As with the local microgenetic processes, a great deal of relevance is known about these more global architectures and processes, and more is being discovered rapidly, but little of it receives a modeling interpretation in terms of a coherent cognitive dynamics model.

The issue of internal interactions with cognitive processes, of the modulation and control of cognitive processes, is one of the edges of this model. It is the issue of the emergent nature of thought. I turn in the second paper of this discussion to an integrative framework for such macro-CNS functioning. CNS architecture is enormously complex. I will not address this complexity in detail; instead I will provide several functional and evolutionary themes that can help make sense of the macro-CNS as fundamentally an oscillatory-modulatory system.

3.4 (Micro-)Conclusion

The interactivist model provides a dynamic approach to emergent cognitive neural and glial functioning. This model constitutes an application of an underlying process metaphysics and model of representation that legitimates emergence, including normative emergence—and including, in particular, emergent representation. The model has novel implications for micro-level functioning, implications, that are in fact supported, and, conversely, are themselves implied by what we know of neural and glial functioning.

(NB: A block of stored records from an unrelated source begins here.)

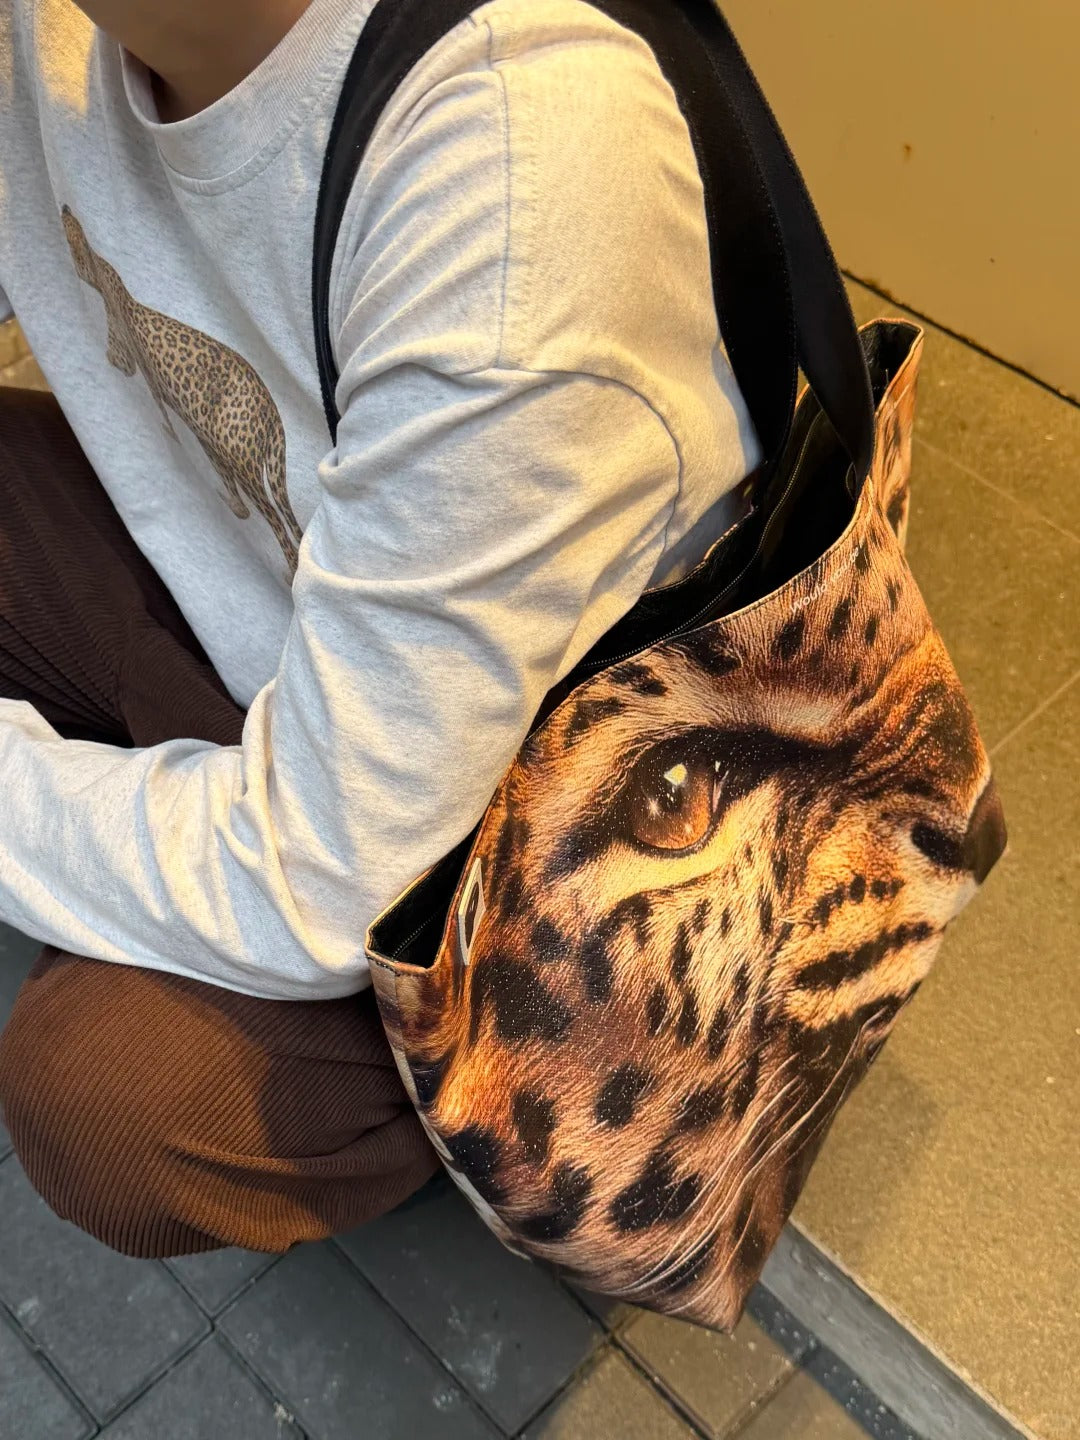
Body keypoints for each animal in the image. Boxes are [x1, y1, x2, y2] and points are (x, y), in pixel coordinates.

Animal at [61, 206, 302, 574]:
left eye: (75, 232)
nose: (65, 210)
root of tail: (272, 412)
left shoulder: (135, 361)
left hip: (243, 461)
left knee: (275, 521)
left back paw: (288, 569)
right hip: (238, 455)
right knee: (273, 515)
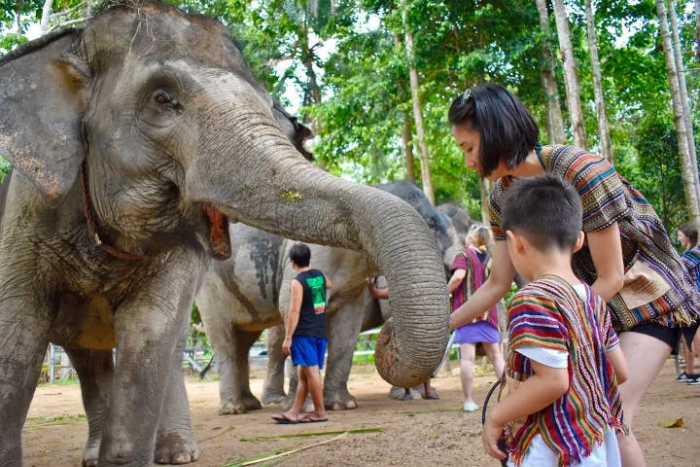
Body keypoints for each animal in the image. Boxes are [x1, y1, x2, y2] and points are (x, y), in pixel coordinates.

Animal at [196, 180, 460, 413]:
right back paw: (236, 408)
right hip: (209, 290)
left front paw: (344, 405)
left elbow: (348, 326)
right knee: (225, 340)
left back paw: (252, 404)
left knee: (245, 340)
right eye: (431, 224)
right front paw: (304, 408)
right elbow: (291, 307)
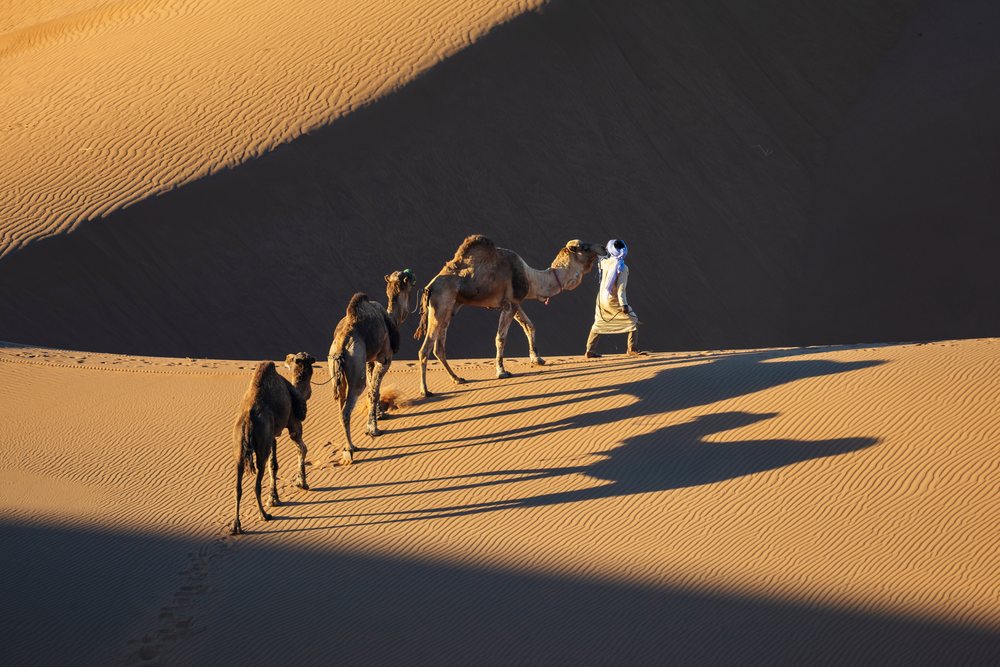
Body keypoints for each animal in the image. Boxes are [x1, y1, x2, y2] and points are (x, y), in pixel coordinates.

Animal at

This framework is suited for exploring more macro-functioning in the nervous system. It is an alternative to computationalist and connectionist approaches. It involves a model of representation as emergent in certain kinds of dynamic organizations, rather than in transduced encodings or connectionist trained encodings. It is a process model from its non-representational base through the emergence of representational and cognitive processes, and, thus, is optimally suited for exploring the relationships between CNS dynamics and cognitive dynamics.

4 Conclusion

Representational truth value emerges in microgenetic anticipations of future courses of interactive processes. The oscillatory and modulatory basis for such microgenesis can be developed either in terms of the interactive nature of representation and cognition or in terms of what we know about how the micro-functioning of the brain actually works—and either consideration yields the other as a consequence.

The model thus developed, however, is a model of micro-functioning, and the issue now needs to be addressed of how these micro-level processes are themselves modulated by macro-brain processes. This is the primary focus of the second of these two papers (Bickhard in press).